Table of Contents
Introduction
Since 1950, local National Weather Service offices have tracked reports of severe and hazardous weather. These reports are compiled in a large online repository known as the National Center for Environmental Information (NCEI) Storm Events database. These reports serve as a record of the toll that weather takes across the U.S., logging fatalities, injuries and damage. They also serve as a great way to identify events to study, and that is where my Storm Events Filter becomes relevant.
The Storm Events Filter
The Storm Events Filter is a prompt-based python program, available on GitHub. It helps the user to identify cases based on a combination of geographic, temporal, and hazard criteria. It arose from a need: I was looking to identify marginal supercells for a research project. I wanted to find records in the Storm Events database associated with hail between 1″-1.75″ where no tornadoes or thunderstorm wind reports of 80 knots or greater occurred within 250 km of the hail report. Putting this database together by combing through the database manually, or even with the assistance of AI, looked to be a daunting task. With the Storm Events Filter, this search becomes trivial.

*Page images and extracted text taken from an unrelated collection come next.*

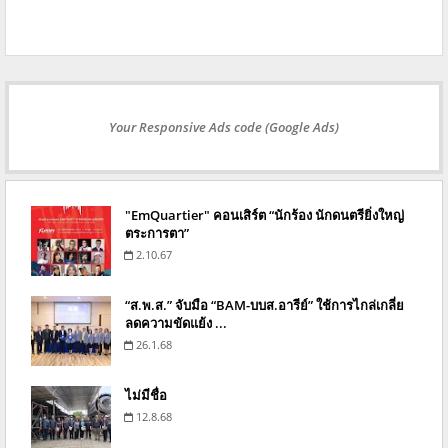
Your Responsive Ads code (Google Ads)
"EmQuartier" คอนเสิร์ต “นักร้อง นักดนตรียิ่งใหญ่
ตระการตา”
2.10.67
“ส.พ.ส.” จับมือ “BAM-บบส.อารีย์” ใช้การไกล่เกลี่ย
ลดความขัดแย้ง ...
26.1.68
ไม่มีชื่อ
12.8.68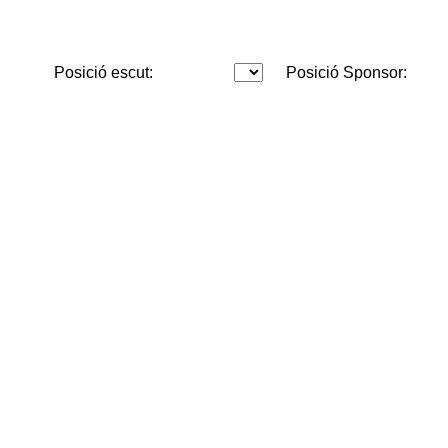
Posició escut:
Posició Sponsor:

To run the Storm Events Filter, one must simply download the repository from GitHub, install a couple of commonly-used python packages, and download the raw NCEI comma separated value (CSV) files. Once the program knows where to find the storm reports, constructing a dataset of cases is as simple as running the program and following the prompts. I provide a walk-through video for the Storm Events Filter on YouTube.

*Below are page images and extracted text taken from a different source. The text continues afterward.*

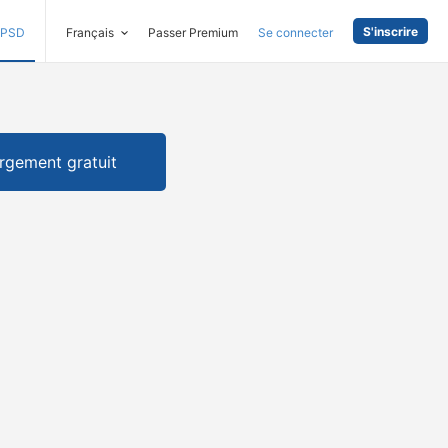
S'inscrire
PSD
Français
Passer Premium
Se connecter
rgement gratuit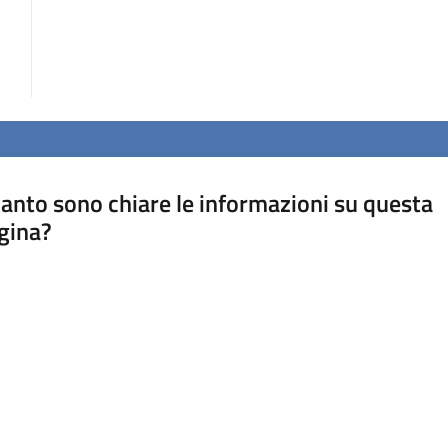
anto sono chiare le informazioni su questa
gina?
a da 1 a 5 stelle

Users can search within the entire continental U.S., or by region (state-based), by sub-region (county-based), by state(s), or by county(-ies). Storm reports can be identified based on their spatial and temporal proximity to a weather balloon sounding or a radar site. Reports can be confined to a specific range of years, months, days, or time of day. A search function scans the text for user-inputted terms such as “supercell”, “microburst”, or specific town names.

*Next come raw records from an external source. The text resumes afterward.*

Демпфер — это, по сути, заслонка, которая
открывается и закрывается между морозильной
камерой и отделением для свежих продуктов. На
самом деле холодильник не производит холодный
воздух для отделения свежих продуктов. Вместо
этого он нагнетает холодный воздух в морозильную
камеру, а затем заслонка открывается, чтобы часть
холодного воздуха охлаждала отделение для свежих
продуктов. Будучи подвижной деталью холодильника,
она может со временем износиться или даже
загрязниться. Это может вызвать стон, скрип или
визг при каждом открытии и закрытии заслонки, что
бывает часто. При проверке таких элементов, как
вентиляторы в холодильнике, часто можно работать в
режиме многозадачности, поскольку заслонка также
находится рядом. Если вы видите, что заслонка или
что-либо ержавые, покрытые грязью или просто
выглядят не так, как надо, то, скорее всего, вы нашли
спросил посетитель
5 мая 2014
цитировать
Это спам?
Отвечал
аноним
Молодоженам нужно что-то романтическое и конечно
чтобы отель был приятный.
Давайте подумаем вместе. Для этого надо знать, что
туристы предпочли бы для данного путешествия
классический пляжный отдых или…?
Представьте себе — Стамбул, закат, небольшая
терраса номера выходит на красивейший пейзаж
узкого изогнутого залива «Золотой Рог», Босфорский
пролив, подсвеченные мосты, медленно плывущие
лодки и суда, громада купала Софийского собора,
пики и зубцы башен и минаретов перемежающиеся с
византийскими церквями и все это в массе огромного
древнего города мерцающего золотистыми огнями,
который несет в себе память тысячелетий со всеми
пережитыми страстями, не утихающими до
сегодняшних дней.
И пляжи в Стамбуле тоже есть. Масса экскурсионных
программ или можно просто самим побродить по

The most robust functionality of the Storm Events Filter lies in its ability to hone in on various combinations of hazard types of varying intensity. The user is prompted to select the primary hazard for which the program will scan. The user can set multiple, independent hazards, each of which may be tied to secondary hazards. For the search that I described above, the user would set the primary hazard to hail, magnitude 1-1.75″, with one secondary hazard of tornado (set to exclude) and a second secondary hazard of wind, sent to exclude reports of 80 knots and above.
Applications of the Storm Events Filter
The intent behind the Storm Events Filter is to facilitate the construction of specific datasets that represent a constrained set of environmental conditions for the deep interrogation of atmospheric processes. By identifying cases with a common set of geographical and temporal bounds that produced a similar range of hazards, the filtering process limits the range of atmospheric behavior, with the goal of simplifying how researchers understanding the complex interactions that give rise to weather hazards.
The Storm Events Filter lays important groundwork for an even more sophisticated tool that I’m currently developing. This new program utilizes the process-based framework described in a recent post and is intended to support both real-time forecasting and the interrogation of archived cases. I am hoping that it will be released publicly by the end of March.